5. Il résulte de ce qui précède que la requérante n’est pas fondée à demander la réduction des impositions contestées.
Sur les conclusions à fin de remise gracieuse des pénalités :
6. Aux termes de l’article L. 247 du livre des procédures fiscales : « L’administration peut accorder sur la demande du contribuable : / 2° Des remises totales ou partielles d’amendes fiscales ou de majorations d’impôts lorsque ces pénalités et, le cas échéant, les impositions auxquelles elles s’ajoutent sont définitives () / Les dispositions des 2° et 3° sont le cas échéant applicables s’agissant des sommes dues au titre de l’intérêt de retard visé à l’article 1727 du code général des impôts () ». Aux termes de l’article R. 247-1 du même livre : « Les demandes prévues à l’article L. 247 tendant à obtenir à titre gracieux une remise, une modération ou une transaction, doivent être adressées au service territorial selon le cas, de la direction générale des finances publiques ou de la direction générale des douanes et droits indirects dont dépend le lieu de l’imposition. Elles doivent contenir les indications nécessaires pour identifier l’imposition et, le cas échéant, être accompagnées soit de l’avis d’imposition, d’une copie de cet avis ou d’un extrait de rôle, soit de l’avis de mise en recouvrement ou d’une copie de cet avis () ».
7. Il résulte de ces dispositions qu’il n’appartient pas au juge de l’impôt d’accorder une remise gracieuse d’un impôt établi conformément à la loi ou des pénalités ou intérêts de retard correspondants. Les conclusions présentées à ce titre sont donc manifestement irrecevables.
Sur la demande de sursis de paiement :
8. Le présent jugement se prononce sur le fond de l’affaire. Les conclusions de la requête tendant au sursis de paiement des impositions contestées se trouvent donc privées d’objet. Par suite, il n’y a pas lieu d’y statuer.
D É C I D E :
Article 1er : Il n’y a pas lieu de statuer sur la demande de sursis de paiement formulée par Mme B.

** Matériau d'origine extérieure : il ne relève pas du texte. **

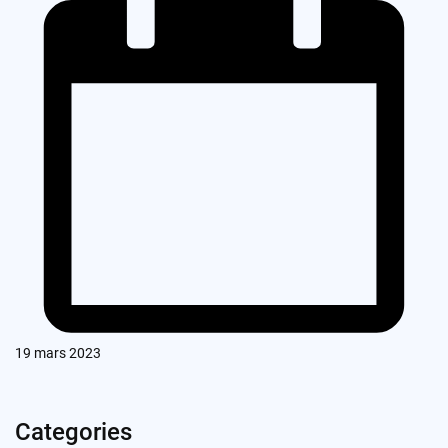
19 mars 2023
Categories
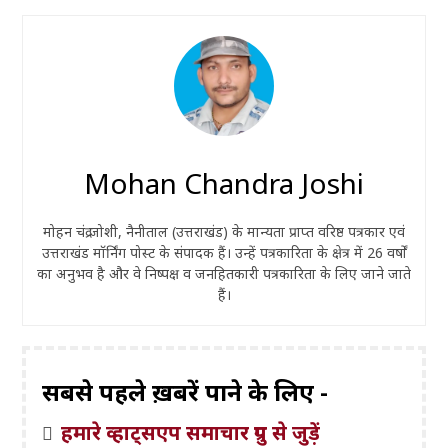
Mohan Chandra Joshi
मोहन चंद्र जोशी, नैनीताल (उत्तराखंड) के मान्यता प्राप्त वरिष्ठ पत्रकार एवं
उत्तराखंड मॉर्निंग पोस्ट के संपादक हैं। उन्हें पत्रकारिता के क्षेत्र में 26 वर्षों
का अनुभव है और वे निष्पक्ष व जनहितकारी पत्रकारिता के लिए जाने जाते
हैं।
सबसे पहले ख़बरें पाने के लिए -
हमारे व्हाट्सएप समाचार ग्रुप से जुड़ें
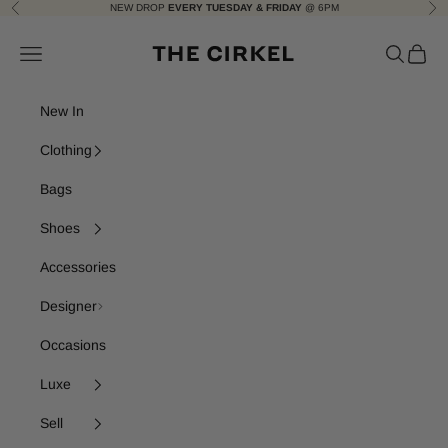
Skip to content
NEW DROP
EVERY TUESDAY & FRIDAY
@ 6PM
Previous
Nex
The Cirkel
Navigation menu
Search
Cart
New In
Clothing
Bags
Shoes
Accessories
Designer
Occasions
Luxe
Sell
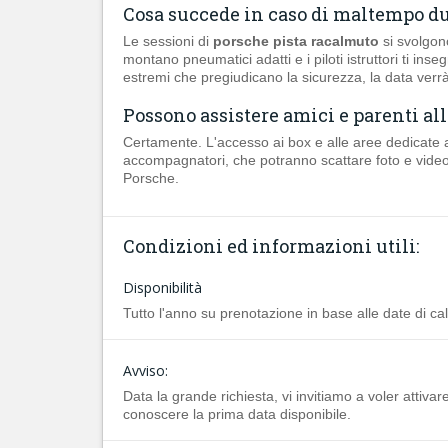
Cosa succede in caso di maltempo du
Le sessioni di
porsche pista racalmuto
si svolgon
montano pneumatici adatti e i piloti istruttori ti in
estremi che pregiudicano la sicurezza, la data verrà
Possono assistere amici e parenti al
Certamente. L'accesso ai box e alle aree dedicate 
accompagnatori, che potranno scattare foto e video m
Porsche.
Condizioni ed informazioni utili:
Disponibilità
Tutto l'anno su prenotazione in base alle date di cal
Avviso:
Data la grande richiesta, vi invitiamo a voler attivar
conoscere la prima data disponibile.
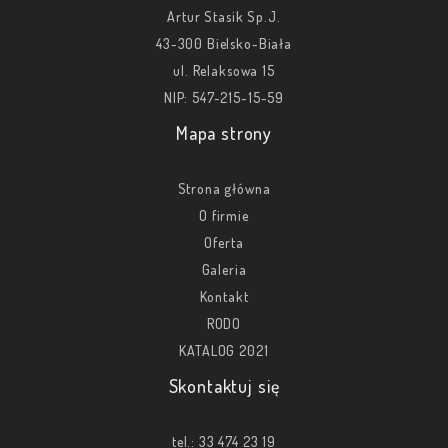
Artur Stasik Sp.J.
43-300 Bielsko-Biała
ul. Relaksowa 15
NIP: 547-215-15-59
Mapa strony
Strona główna
O firmie
Oferta
Galeria
Kontakt
RODO
KATALOG 2021
Skontaktuj się
tel.:
33 474 23 19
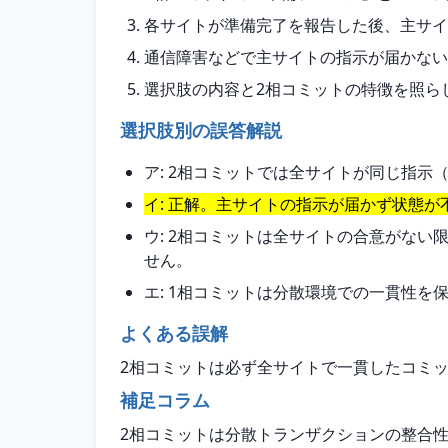
各サイトが準備完了を報告した後、主サイ
通信障害などで主サイトの指示が届かない
選択肢の内容と2相コミットの特徴を照ら
選択肢別の誤答解説
ア: 2相コミットでは全サイトが同じ指
イ: 正解。主サイトの指示が届かず状態
ウ: 2相コミットは全サイトの合意がな
せん。
エ: 1相コミットは分散環境での一貫性
よくある誤解
2相コミットは必ず全サイトで一貫したコミ
補足コラム
2相コミットは分散トランザクションの整合性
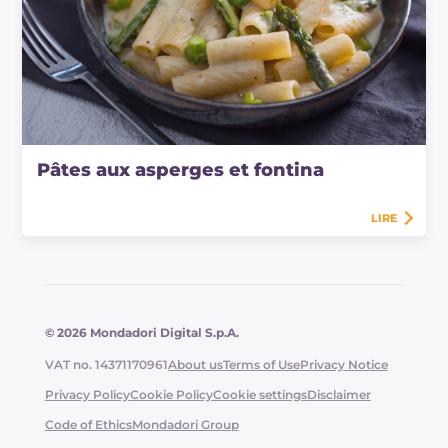
Pâtes aux asperges et fontina
LIRE
© 2026 Mondadori Digital S.p.A.
VAT no. 14371170961
About us
Terms of Use
Privacy Notice
Privacy Policy
Cookie Policy
Cookie settings
Disclaimer
Code of Ethics
Mondadori Group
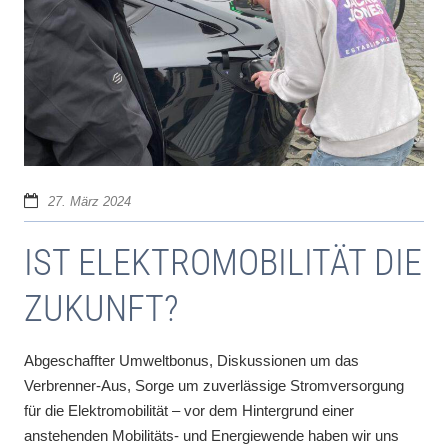
27. März 2024
IST ELEKTROMOBILITÄT DIE
ZUKUNFT?
Abgeschaffter Umweltbonus, Diskussionen um das
Verbrenner-Aus, Sorge um zuverlässige Stromversorgung
für die Elektromobilität – vor dem Hintergrund einer
anstehenden Mobilitäts- und Energiewende haben wir uns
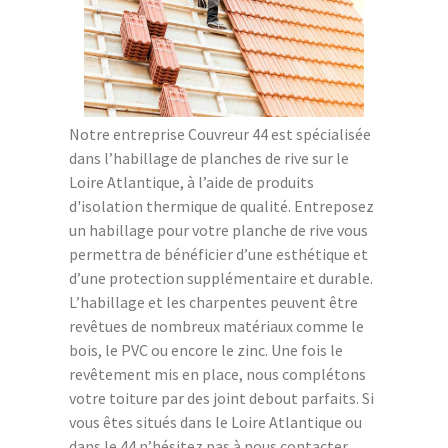
Notre entreprise Couvreur 44 est spécialisée
dans l’habillage de planches de rive sur le
Loire Atlantique, à l’aide de produits
d'isolation thermique de qualité. Entreposez
un habillage pour votre planche de rive vous
permettra de bénéficier d’une esthétique et
d’une protection supplémentaire et durable.
L’habillage et les charpentes peuvent être
revêtues de nombreux matériaux comme le
bois, le PVC ou encore le zinc. Une fois le
revêtement mis en place, nous complétons
votre toiture par des joint debout parfaits. Si
vous êtes situés dans le Loire Atlantique ou
dans le 44 n’hésitez pas à nous contacter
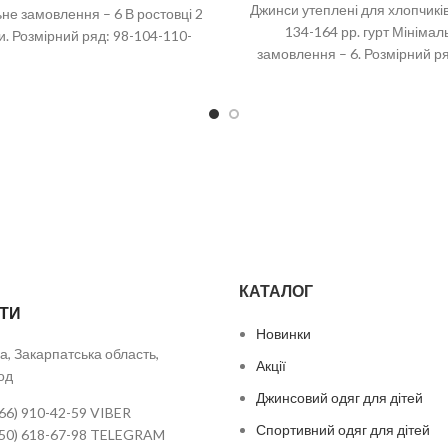
Джинси утеплені для хлопчиків
не замовлення – 6 В ростовці 2
134-164 рр. гурт Мінімал
и. Розмірний ряд: 98-104-110-
замовлення – 6. Розмірний ря
6-122-128 рр. Склад: 95%
140-146-152-158-164 р
КАТАЛОГ
ТИ
Новинки
а, Закарпатська область,
Акції
од
Джинсовий одяг для дітей
66) 910-42-59 VIBER
Спортивний одяг для дітей
050) 618-67-98 TELEGRAM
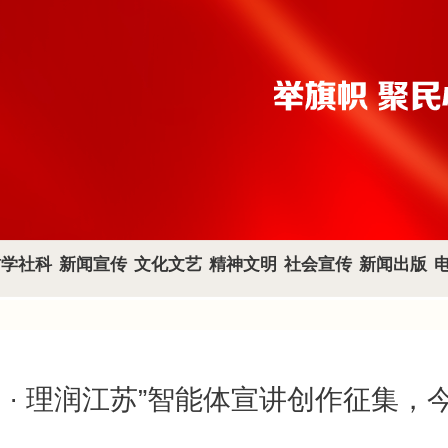
哲学社科
新闻宣传
文化文艺
精神文明
社会宣传
新闻出版
语 · 理润江苏”智能体宣讲创作征集，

Article 2 : Le surplus des conclusions de la requête de Mme B est rejeté.
Article 3 : Le présent jugement sera notifié à Mme C B et au directeur départemental des finances publiques du Val-d’Oise.

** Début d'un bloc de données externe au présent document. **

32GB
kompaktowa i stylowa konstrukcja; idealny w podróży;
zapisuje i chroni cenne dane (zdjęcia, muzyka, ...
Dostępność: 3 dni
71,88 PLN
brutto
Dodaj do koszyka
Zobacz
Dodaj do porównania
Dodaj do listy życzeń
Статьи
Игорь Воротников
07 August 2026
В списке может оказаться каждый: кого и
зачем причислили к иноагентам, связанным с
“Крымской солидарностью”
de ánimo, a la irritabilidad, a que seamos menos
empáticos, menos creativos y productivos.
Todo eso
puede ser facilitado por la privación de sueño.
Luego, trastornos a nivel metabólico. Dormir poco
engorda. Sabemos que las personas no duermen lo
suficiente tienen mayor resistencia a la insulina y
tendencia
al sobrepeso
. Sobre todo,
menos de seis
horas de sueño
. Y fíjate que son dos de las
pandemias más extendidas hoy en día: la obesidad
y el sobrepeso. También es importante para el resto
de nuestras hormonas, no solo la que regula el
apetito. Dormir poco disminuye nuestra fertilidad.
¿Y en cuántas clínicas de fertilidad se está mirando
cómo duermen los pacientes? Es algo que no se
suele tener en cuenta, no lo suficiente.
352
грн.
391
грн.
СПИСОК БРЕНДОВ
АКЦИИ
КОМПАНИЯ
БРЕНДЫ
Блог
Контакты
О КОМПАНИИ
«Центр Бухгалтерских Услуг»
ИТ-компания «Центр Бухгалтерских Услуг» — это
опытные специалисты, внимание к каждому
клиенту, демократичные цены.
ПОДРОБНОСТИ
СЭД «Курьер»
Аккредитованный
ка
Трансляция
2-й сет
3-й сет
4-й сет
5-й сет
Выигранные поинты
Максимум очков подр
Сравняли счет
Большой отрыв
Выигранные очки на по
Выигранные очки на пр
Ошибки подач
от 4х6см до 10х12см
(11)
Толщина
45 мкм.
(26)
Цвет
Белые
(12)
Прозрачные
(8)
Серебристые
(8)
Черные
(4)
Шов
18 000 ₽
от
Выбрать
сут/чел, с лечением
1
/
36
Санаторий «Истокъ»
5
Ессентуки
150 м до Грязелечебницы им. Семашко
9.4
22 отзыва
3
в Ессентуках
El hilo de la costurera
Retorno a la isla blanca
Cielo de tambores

Délibéré après l’audience du 1er juillet 2025, à laquelle siégeaient :
M. Huon, président ;
M. Viain, premier conseiller ;
Mme Froc, conseillère.
Rendu public par mise à disposition au greffe le 15 juillet 2025.
La rapporteure,
signé
E. FROC
Le président,
signé
C. HUON
La greffière,
signé
S. RIQUIN
La République mande et ordonne au ministre de l’économie, des finances et de la souveraineté industrielle et numérique en ce qui le concerne ou à tous commissaires de justice à ce requis en ce qui concerne les voies de droit commun contre les parties privées, de pourvoir à l’exécution de la présente décision.